Instead, Maxim whips me and whips me, and I endure it wordlessly. I can hardly even cry out as I retreat further and further from my own body: a practical mechanism for withstanding pain but an impediment when it comes to dancing. The truth is, much is communicated between Maxim and myself without needing a spoken language. We communicate through the syllables of our anatomies. I can read Maxim's disdain, his anger, even his deep sadness, which he colors as earnestness, and he can read me, too—but the absence of language serves as an excuse for him to avoid what he is most afraid of confronting.
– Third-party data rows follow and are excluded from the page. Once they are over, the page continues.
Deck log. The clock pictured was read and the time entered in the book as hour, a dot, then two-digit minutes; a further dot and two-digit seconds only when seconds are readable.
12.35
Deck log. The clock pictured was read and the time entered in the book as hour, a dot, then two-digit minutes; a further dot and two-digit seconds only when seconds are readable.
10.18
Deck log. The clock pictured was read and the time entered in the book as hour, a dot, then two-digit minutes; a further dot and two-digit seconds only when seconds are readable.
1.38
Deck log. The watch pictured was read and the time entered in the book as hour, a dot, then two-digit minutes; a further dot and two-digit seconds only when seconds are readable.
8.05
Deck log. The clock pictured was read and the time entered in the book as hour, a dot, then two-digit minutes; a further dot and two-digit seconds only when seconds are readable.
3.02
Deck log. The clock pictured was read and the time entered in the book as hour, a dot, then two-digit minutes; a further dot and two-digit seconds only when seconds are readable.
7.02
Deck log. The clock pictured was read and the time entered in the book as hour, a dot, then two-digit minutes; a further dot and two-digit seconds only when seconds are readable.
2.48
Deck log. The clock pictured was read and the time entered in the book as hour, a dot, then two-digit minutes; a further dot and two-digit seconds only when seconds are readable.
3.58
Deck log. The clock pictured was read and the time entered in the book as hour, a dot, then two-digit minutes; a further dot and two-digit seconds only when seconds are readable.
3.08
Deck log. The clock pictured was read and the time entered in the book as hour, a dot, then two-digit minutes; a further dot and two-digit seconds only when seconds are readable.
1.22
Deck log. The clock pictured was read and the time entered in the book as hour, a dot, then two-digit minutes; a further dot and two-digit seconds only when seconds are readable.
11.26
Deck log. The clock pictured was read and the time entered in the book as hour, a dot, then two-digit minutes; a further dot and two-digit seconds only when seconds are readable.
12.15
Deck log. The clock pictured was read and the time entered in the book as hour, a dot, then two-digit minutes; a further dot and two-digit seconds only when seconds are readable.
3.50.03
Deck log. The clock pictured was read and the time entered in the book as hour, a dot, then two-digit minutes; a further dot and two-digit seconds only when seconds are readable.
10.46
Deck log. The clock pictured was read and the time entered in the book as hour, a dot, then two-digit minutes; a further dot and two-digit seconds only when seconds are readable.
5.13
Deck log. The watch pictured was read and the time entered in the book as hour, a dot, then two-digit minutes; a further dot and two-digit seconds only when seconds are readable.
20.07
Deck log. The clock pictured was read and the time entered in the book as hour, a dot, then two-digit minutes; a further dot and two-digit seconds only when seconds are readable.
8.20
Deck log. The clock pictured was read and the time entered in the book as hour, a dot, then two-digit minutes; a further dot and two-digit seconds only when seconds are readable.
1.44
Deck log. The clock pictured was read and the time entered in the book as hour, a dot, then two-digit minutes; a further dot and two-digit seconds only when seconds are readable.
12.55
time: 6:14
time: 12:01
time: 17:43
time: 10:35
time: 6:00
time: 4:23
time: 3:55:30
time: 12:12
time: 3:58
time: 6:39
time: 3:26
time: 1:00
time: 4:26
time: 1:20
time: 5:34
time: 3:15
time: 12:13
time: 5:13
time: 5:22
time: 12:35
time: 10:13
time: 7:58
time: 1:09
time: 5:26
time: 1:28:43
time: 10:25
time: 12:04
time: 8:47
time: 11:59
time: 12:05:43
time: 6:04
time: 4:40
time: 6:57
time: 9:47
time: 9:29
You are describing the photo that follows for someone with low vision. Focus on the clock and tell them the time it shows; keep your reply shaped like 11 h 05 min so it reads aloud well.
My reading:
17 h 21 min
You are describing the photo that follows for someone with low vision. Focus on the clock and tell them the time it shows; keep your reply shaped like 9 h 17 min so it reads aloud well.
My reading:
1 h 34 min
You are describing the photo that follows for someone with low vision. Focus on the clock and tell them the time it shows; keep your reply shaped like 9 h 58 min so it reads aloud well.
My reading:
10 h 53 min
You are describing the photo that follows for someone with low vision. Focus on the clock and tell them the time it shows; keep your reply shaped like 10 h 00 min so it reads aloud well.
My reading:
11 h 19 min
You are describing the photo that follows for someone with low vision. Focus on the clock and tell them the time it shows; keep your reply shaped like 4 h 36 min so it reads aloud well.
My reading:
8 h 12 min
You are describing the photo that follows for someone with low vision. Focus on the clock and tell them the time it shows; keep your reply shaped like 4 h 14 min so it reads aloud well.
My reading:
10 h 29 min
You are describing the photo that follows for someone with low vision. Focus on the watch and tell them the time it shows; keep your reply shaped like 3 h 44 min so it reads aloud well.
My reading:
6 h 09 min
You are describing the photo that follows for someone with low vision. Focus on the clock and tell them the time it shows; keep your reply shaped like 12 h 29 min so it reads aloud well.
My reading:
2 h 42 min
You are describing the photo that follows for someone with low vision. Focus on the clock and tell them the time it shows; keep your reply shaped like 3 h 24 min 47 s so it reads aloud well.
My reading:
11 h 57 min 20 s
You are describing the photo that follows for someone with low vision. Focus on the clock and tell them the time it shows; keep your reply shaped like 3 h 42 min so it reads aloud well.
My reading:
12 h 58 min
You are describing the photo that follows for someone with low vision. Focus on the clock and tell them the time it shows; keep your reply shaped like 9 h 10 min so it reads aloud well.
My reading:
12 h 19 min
So all of those fears are channeled into the whip, which is fearless, does not express, and the whip licks my hide, while from across the tent, I watch Théo, who is rehearsing his new aerial act, and his agile, delicate body enters a plane of motive fluidity, as if he has harnessed the motion of space itself and become one with it. Our two bodies, wrecked by form, fall into a conjunctive rhythm. I imbue myself with Théo's kinetic energy, so that his movements power my movements, his desire powers mine. His body, twisting in the air, has the elegance of a treble clef, and, in harmony, I become a bass clef. I have taken off on my own arpeggio, and I am moving in ways I didn't know I could move, but then I feel my collar yank, crushing my throat. Maxim is billowing with wrath. I uncouple from Théo and fall to the side, anticipating another sting from the whip.

Before Maxim can discipline me, the Ringmaster rushes into the tent with panic, calling out at Maxim. He explains that one of the bally girls has been semi-secretly selling sex to men from broken families (not the first of the bally girls to be caught doing so along our tour). She brought her client into the stables and caused, by their copulation, the Lavender Lady's horse to become agitated and erratic. Maxim ties my leash to a support beam and hurries off to assist with the horse. Some of the performers have begun to gather near me with a presentiment of shared uncertainty, seeking out more information from one another regarding the incident.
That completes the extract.